(Stored items)
* * * * *

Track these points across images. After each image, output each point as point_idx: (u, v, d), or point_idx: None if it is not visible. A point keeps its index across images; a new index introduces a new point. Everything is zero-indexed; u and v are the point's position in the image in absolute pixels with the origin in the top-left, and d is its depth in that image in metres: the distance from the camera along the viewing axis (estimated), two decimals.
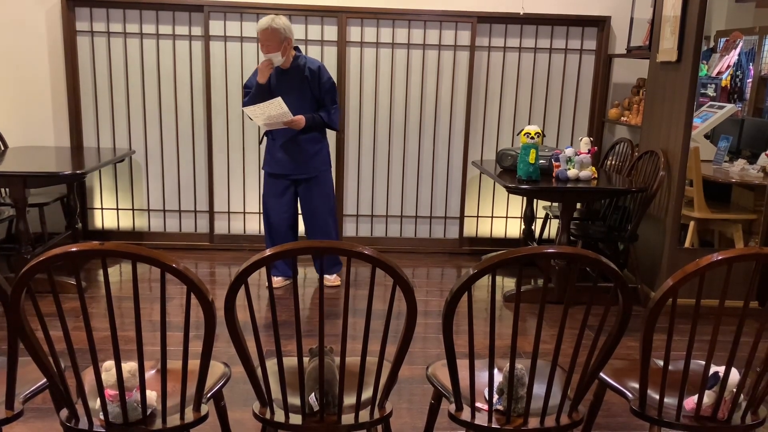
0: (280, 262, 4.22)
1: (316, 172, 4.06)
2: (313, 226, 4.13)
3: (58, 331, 2.08)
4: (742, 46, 5.02)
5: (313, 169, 4.04)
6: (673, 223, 3.89)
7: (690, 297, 3.71)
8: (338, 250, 1.62)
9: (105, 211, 4.99)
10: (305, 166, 4.02)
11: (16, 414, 1.80)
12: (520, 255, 1.65)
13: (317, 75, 3.92)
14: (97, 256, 1.57)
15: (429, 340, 3.51)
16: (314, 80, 3.92)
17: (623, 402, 2.83)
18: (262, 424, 1.86)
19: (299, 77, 3.91)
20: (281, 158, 4.00)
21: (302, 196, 4.09)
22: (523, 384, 1.85)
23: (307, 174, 4.04)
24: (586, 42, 4.89)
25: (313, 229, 4.14)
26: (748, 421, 1.89)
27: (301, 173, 4.03)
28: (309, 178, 4.05)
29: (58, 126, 4.79)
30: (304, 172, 4.03)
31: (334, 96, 4.01)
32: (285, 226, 4.12)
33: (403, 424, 2.68)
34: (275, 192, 4.08)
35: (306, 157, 4.00)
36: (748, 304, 1.75)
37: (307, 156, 4.01)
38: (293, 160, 4.00)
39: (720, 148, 4.51)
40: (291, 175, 4.03)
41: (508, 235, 5.19)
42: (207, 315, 1.68)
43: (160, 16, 4.68)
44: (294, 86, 3.90)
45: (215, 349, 2.98)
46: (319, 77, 3.92)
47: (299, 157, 4.00)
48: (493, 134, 5.02)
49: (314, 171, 4.05)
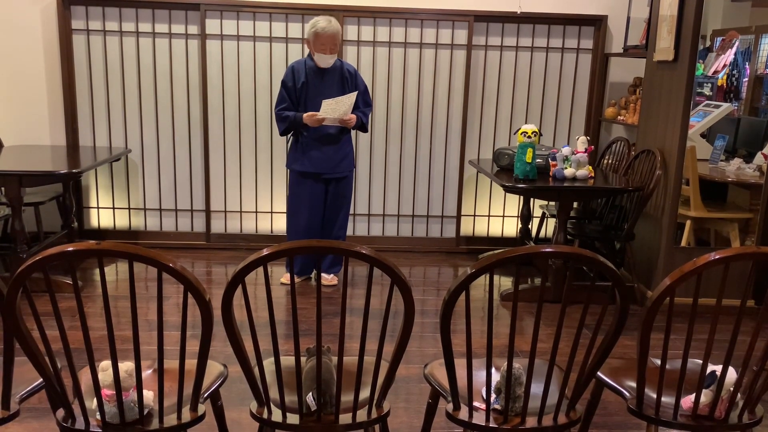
0: (298, 259, 4.21)
1: (347, 172, 4.09)
2: (333, 226, 4.14)
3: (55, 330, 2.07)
4: (739, 46, 5.03)
5: (345, 168, 4.06)
6: (670, 222, 3.90)
7: (686, 296, 3.72)
8: (336, 249, 1.62)
9: (101, 210, 4.98)
10: (339, 165, 4.02)
11: (12, 414, 1.79)
12: (517, 254, 1.65)
13: (354, 77, 3.99)
14: (93, 255, 1.56)
15: (426, 339, 3.51)
16: (352, 82, 3.97)
17: (620, 401, 2.83)
18: (259, 423, 1.86)
19: (339, 78, 3.94)
20: (317, 157, 3.96)
21: (331, 195, 4.09)
22: (520, 383, 1.85)
23: (340, 173, 4.05)
24: (583, 41, 4.90)
25: (333, 228, 4.15)
26: (745, 420, 1.89)
27: (335, 173, 4.03)
28: (341, 178, 4.07)
29: (53, 125, 4.78)
30: (338, 171, 4.04)
31: (368, 98, 4.08)
32: (318, 225, 4.11)
33: (401, 424, 2.67)
34: (309, 192, 4.03)
35: (340, 157, 4.02)
36: (745, 303, 1.75)
37: (342, 156, 4.02)
38: (329, 159, 3.98)
39: (716, 147, 4.52)
40: (325, 174, 4.01)
41: (504, 234, 5.19)
42: (204, 314, 1.68)
43: (157, 14, 4.67)
44: (334, 86, 3.92)
45: (212, 348, 2.98)
46: (356, 79, 4.00)
47: (335, 156, 4.00)
48: (490, 133, 5.02)
49: (346, 170, 4.08)
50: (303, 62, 3.95)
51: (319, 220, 4.10)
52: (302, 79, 3.91)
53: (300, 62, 3.97)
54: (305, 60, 3.96)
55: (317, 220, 4.09)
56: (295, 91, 3.93)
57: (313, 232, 4.10)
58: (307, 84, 3.90)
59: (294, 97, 3.94)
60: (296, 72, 3.93)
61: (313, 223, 4.08)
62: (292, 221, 4.12)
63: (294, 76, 3.92)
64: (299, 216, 4.07)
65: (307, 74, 3.90)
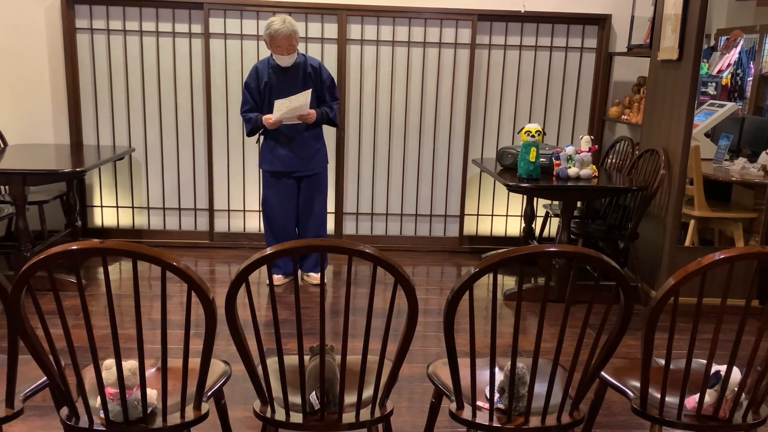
0: (282, 260, 4.21)
1: (320, 169, 4.07)
2: (310, 223, 4.12)
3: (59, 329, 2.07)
4: (743, 45, 5.02)
5: (317, 165, 4.05)
6: (674, 221, 3.89)
7: (691, 296, 3.71)
8: (340, 248, 1.62)
9: (105, 209, 4.98)
10: (310, 162, 4.01)
11: (16, 412, 1.79)
12: (521, 254, 1.65)
13: (318, 72, 3.95)
14: (97, 254, 1.56)
15: (429, 339, 3.51)
16: (316, 77, 3.94)
17: (624, 401, 2.83)
18: (262, 422, 1.86)
19: (302, 74, 3.91)
20: (285, 155, 3.97)
21: (304, 193, 4.08)
22: (524, 383, 1.85)
23: (311, 171, 4.03)
24: (587, 40, 4.89)
25: (308, 225, 4.13)
26: (749, 420, 1.88)
27: (305, 170, 4.02)
28: (312, 175, 4.05)
29: (57, 124, 4.78)
30: (309, 168, 4.03)
31: (334, 92, 4.04)
32: (292, 225, 4.10)
33: (404, 423, 2.67)
34: (281, 191, 4.03)
35: (311, 154, 4.00)
36: (750, 302, 1.74)
37: (312, 152, 4.01)
38: (298, 157, 3.98)
39: (720, 147, 4.51)
40: (295, 173, 4.01)
41: (508, 233, 5.18)
42: (207, 313, 1.68)
43: (160, 13, 4.67)
44: (297, 83, 3.90)
45: (215, 347, 2.98)
46: (320, 74, 3.96)
47: (305, 154, 3.99)
48: (494, 132, 5.01)
49: (318, 167, 4.06)
50: (266, 61, 3.94)
51: (293, 218, 4.09)
52: (265, 78, 3.89)
53: (263, 62, 3.96)
54: (268, 59, 3.93)
55: (292, 219, 4.08)
56: (259, 92, 3.92)
57: (289, 231, 4.09)
58: (270, 83, 3.89)
59: (258, 97, 3.93)
60: (259, 72, 3.92)
61: (288, 222, 4.07)
62: (267, 221, 4.11)
63: (257, 77, 3.92)
64: (274, 216, 4.07)
65: (270, 74, 3.89)
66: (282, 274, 4.23)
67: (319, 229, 4.16)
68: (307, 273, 4.27)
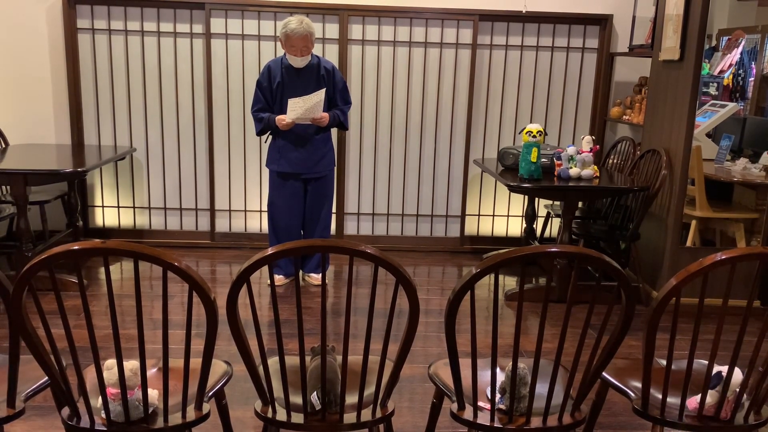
0: (283, 261, 4.21)
1: (327, 171, 4.07)
2: (316, 224, 4.12)
3: (60, 329, 2.07)
4: (745, 45, 5.01)
5: (324, 168, 4.04)
6: (675, 222, 3.89)
7: (692, 296, 3.71)
8: (341, 248, 1.62)
9: (106, 209, 4.99)
10: (317, 165, 4.00)
11: (17, 412, 1.79)
12: (522, 254, 1.65)
13: (332, 75, 3.94)
14: (98, 254, 1.56)
15: (430, 339, 3.51)
16: (329, 80, 3.93)
17: (626, 401, 2.83)
18: (263, 422, 1.86)
19: (315, 76, 3.90)
20: (294, 157, 3.95)
21: (310, 194, 4.07)
22: (525, 383, 1.85)
23: (318, 173, 4.03)
24: (588, 40, 4.89)
25: (315, 228, 4.13)
26: (751, 421, 1.88)
27: (314, 172, 4.01)
28: (319, 177, 4.05)
29: (59, 123, 4.79)
30: (317, 171, 4.02)
31: (346, 96, 4.03)
32: (297, 227, 4.09)
33: (405, 423, 2.67)
34: (287, 192, 4.02)
35: (319, 156, 4.00)
36: (752, 303, 1.74)
37: (320, 155, 4.00)
38: (307, 159, 3.97)
39: (722, 147, 4.50)
40: (304, 174, 4.00)
41: (509, 233, 5.18)
42: (209, 313, 1.68)
43: (162, 13, 4.68)
44: (310, 85, 3.88)
45: (217, 347, 2.98)
46: (334, 77, 3.95)
47: (313, 156, 3.98)
48: (495, 132, 5.01)
49: (325, 170, 4.05)
50: (279, 61, 3.92)
51: (299, 220, 4.09)
52: (278, 78, 3.88)
53: (276, 61, 3.93)
54: (281, 59, 3.91)
55: (297, 220, 4.08)
56: (271, 91, 3.91)
57: (294, 233, 4.09)
58: (282, 83, 3.87)
59: (270, 97, 3.92)
60: (272, 71, 3.90)
61: (293, 223, 4.06)
62: (272, 222, 4.10)
63: (270, 76, 3.90)
64: (279, 216, 4.06)
65: (282, 73, 3.88)
66: (283, 275, 4.23)
67: (323, 231, 4.17)
68: (309, 273, 4.27)
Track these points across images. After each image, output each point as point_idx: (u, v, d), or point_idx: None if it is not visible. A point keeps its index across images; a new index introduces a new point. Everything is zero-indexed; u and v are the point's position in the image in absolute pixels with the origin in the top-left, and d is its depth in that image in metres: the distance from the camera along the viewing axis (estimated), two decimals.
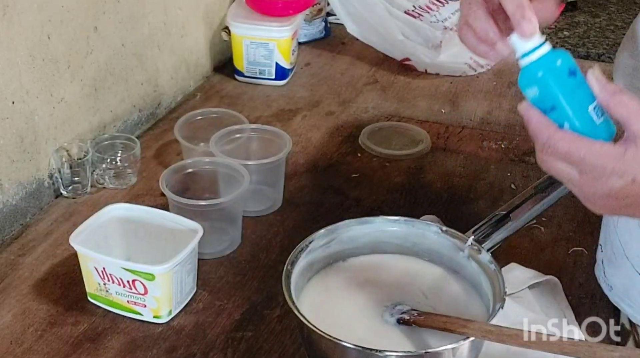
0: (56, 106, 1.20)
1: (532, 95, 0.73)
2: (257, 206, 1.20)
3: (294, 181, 1.28)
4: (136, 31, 1.38)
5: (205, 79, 1.63)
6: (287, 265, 0.91)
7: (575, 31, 1.87)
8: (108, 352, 0.94)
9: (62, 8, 1.18)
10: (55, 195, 1.23)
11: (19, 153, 1.14)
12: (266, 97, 1.56)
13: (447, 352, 0.82)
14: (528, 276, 1.02)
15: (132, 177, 1.25)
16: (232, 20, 1.59)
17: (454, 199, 1.25)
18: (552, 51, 0.74)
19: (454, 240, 0.96)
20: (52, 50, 1.17)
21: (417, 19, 1.74)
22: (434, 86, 1.63)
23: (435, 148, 1.39)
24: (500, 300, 0.86)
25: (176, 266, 0.96)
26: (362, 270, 0.98)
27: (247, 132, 1.25)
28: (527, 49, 0.74)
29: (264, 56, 1.58)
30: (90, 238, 1.00)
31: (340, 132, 1.44)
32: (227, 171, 1.14)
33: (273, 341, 0.96)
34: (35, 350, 0.94)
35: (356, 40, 1.71)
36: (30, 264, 1.08)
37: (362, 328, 0.89)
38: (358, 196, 1.25)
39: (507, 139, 1.42)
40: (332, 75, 1.67)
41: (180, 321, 0.99)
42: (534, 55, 0.73)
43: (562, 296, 1.00)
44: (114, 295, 0.99)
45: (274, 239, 1.15)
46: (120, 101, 1.36)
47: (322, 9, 1.80)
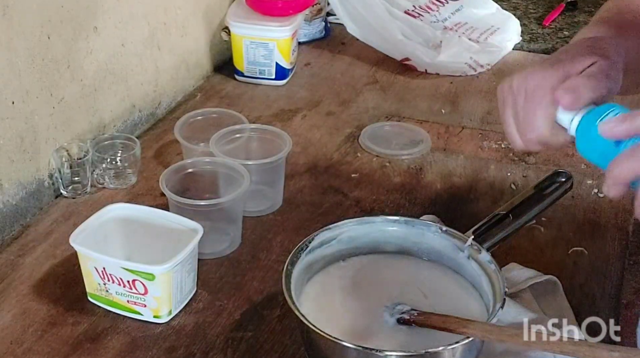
0: (56, 106, 1.20)
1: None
2: (257, 206, 1.20)
3: (294, 181, 1.28)
4: (136, 31, 1.38)
5: (205, 79, 1.63)
6: (287, 265, 0.91)
7: (575, 31, 1.87)
8: (108, 352, 0.94)
9: (62, 8, 1.18)
10: (55, 195, 1.23)
11: (19, 153, 1.14)
12: (266, 97, 1.56)
13: (447, 352, 0.82)
14: (528, 276, 1.02)
15: (132, 177, 1.25)
16: (232, 20, 1.58)
17: (454, 199, 1.25)
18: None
19: (454, 240, 0.97)
20: (52, 50, 1.17)
21: (417, 19, 1.75)
22: (434, 86, 1.63)
23: (435, 148, 1.39)
24: (500, 300, 0.86)
25: (176, 266, 0.96)
26: (362, 270, 0.98)
27: (247, 132, 1.25)
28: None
29: (263, 55, 1.58)
30: (90, 238, 1.00)
31: (340, 132, 1.44)
32: (227, 171, 1.14)
33: (273, 341, 0.96)
34: (35, 350, 0.94)
35: (356, 40, 1.71)
36: (30, 264, 1.08)
37: (362, 328, 0.89)
38: (358, 196, 1.25)
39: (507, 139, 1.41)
40: (332, 75, 1.67)
41: (180, 321, 0.99)
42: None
43: (562, 296, 1.00)
44: (114, 295, 0.99)
45: (274, 239, 1.15)
46: (120, 101, 1.36)
47: (322, 9, 1.80)
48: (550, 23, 1.91)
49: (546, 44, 1.81)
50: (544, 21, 1.91)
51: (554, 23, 1.92)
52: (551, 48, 1.79)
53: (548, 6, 2.00)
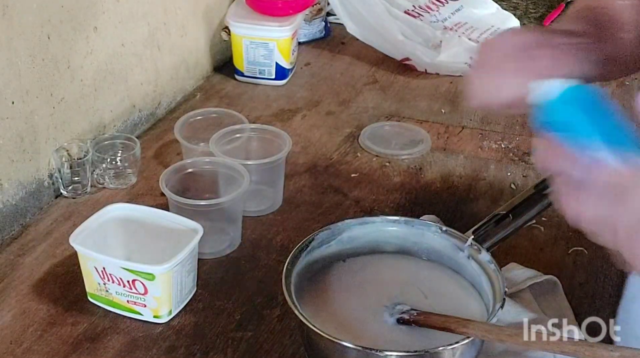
0: (56, 106, 1.20)
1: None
2: (257, 206, 1.20)
3: (294, 181, 1.28)
4: (136, 31, 1.38)
5: (205, 79, 1.63)
6: (287, 265, 0.91)
7: None
8: (108, 352, 0.94)
9: (62, 8, 1.18)
10: (55, 195, 1.23)
11: (19, 153, 1.14)
12: (266, 97, 1.56)
13: (447, 351, 0.82)
14: (528, 276, 1.02)
15: (132, 177, 1.25)
16: (232, 20, 1.58)
17: (454, 199, 1.25)
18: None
19: (453, 240, 0.97)
20: (52, 50, 1.17)
21: (417, 19, 1.75)
22: (434, 85, 1.63)
23: (435, 148, 1.39)
24: (500, 300, 0.86)
25: (176, 266, 0.96)
26: (362, 270, 0.98)
27: (247, 132, 1.25)
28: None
29: (263, 55, 1.58)
30: (90, 238, 1.00)
31: (340, 132, 1.44)
32: (227, 171, 1.14)
33: (273, 341, 0.96)
34: (35, 350, 0.94)
35: (356, 40, 1.71)
36: (30, 264, 1.08)
37: (362, 328, 0.89)
38: (358, 196, 1.25)
39: (507, 139, 1.42)
40: (332, 75, 1.67)
41: (180, 321, 0.99)
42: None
43: (562, 296, 1.00)
44: (114, 295, 0.99)
45: (274, 239, 1.15)
46: (120, 101, 1.36)
47: (322, 9, 1.80)
48: (550, 23, 1.91)
49: None
50: (544, 21, 1.91)
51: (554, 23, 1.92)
52: None
53: (548, 6, 2.00)
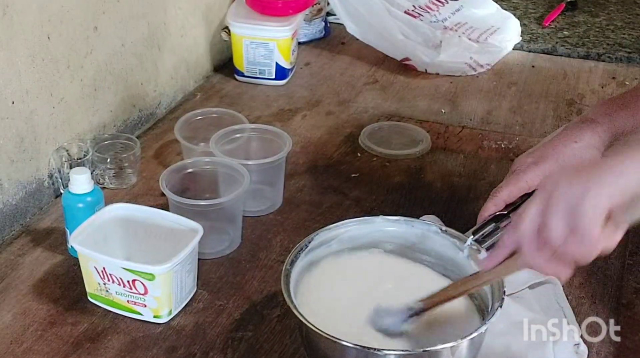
0: (56, 106, 1.20)
1: None
2: (257, 206, 1.20)
3: (294, 181, 1.28)
4: (136, 31, 1.38)
5: (205, 79, 1.63)
6: (286, 265, 0.91)
7: (575, 31, 1.87)
8: (108, 351, 0.94)
9: (62, 8, 1.18)
10: (55, 195, 1.23)
11: (19, 153, 1.15)
12: (266, 97, 1.56)
13: (446, 350, 0.82)
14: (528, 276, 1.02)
15: (132, 177, 1.25)
16: (232, 20, 1.59)
17: (454, 199, 1.25)
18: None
19: (453, 240, 0.97)
20: (52, 50, 1.17)
21: (417, 18, 1.74)
22: (434, 85, 1.63)
23: (435, 147, 1.39)
24: (499, 300, 0.86)
25: (176, 266, 0.96)
26: (362, 269, 0.98)
27: (247, 132, 1.25)
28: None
29: (263, 55, 1.58)
30: (90, 238, 1.00)
31: (340, 132, 1.44)
32: (227, 171, 1.14)
33: (273, 341, 0.97)
34: (35, 350, 0.94)
35: (356, 40, 1.71)
36: (30, 264, 1.08)
37: (361, 327, 0.89)
38: (358, 196, 1.25)
39: (507, 139, 1.42)
40: (332, 75, 1.67)
41: (180, 321, 0.99)
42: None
43: (562, 296, 1.00)
44: (114, 295, 0.99)
45: (274, 239, 1.15)
46: (120, 101, 1.36)
47: (322, 9, 1.80)
48: (550, 23, 1.91)
49: (546, 44, 1.81)
50: (544, 21, 1.91)
51: (554, 23, 1.92)
52: (551, 48, 1.79)
53: (548, 6, 2.00)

* * * * *

**Instructions for the task**
Word for word, give again the lines from the first entry to the line with "40: (291, 175, 4.03)", inclusive. Exclude the pictures.

**Expected output**
Track these points across images. After each image, output each point as point_idx: (u, v, d), or point_idx: None if it is not visible. A point keeps its index across images; a new index introduces a new point. Everything is zero-indexed; u and v are the point's position in the image in absolute pixels with the origin in the top-left, and d is its depth in that image in metres: the distance from the camera along the viewing axis (estimated), two decimals.
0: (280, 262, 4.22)
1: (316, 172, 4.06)
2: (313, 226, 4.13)
3: (58, 331, 2.08)
4: (742, 46, 5.02)
5: (313, 169, 4.04)
6: (673, 223, 3.89)
7: (690, 297, 3.71)
8: (338, 250, 1.62)
9: (105, 211, 4.99)
10: (305, 166, 4.02)
11: (16, 414, 1.80)
12: (520, 255, 1.65)
13: (317, 75, 3.92)
14: (97, 256, 1.57)
15: (429, 340, 3.51)
16: (314, 80, 3.92)
17: (623, 402, 2.83)
18: (262, 424, 1.86)
19: (299, 77, 3.91)
20: (281, 158, 4.00)
21: (302, 196, 4.09)
22: (523, 384, 1.85)
23: (307, 174, 4.04)
24: (586, 42, 4.89)
25: (313, 229, 4.14)
26: (748, 421, 1.89)
27: (301, 173, 4.03)
28: (309, 178, 4.05)
29: (58, 126, 4.79)
30: (304, 172, 4.03)
31: (334, 96, 4.01)
32: (285, 226, 4.12)
33: (403, 424, 2.68)
34: (275, 192, 4.08)
35: (306, 157, 4.00)
36: (748, 304, 1.75)
37: (307, 156, 4.01)
38: (293, 160, 4.00)
39: (720, 148, 4.51)
40: (291, 175, 4.03)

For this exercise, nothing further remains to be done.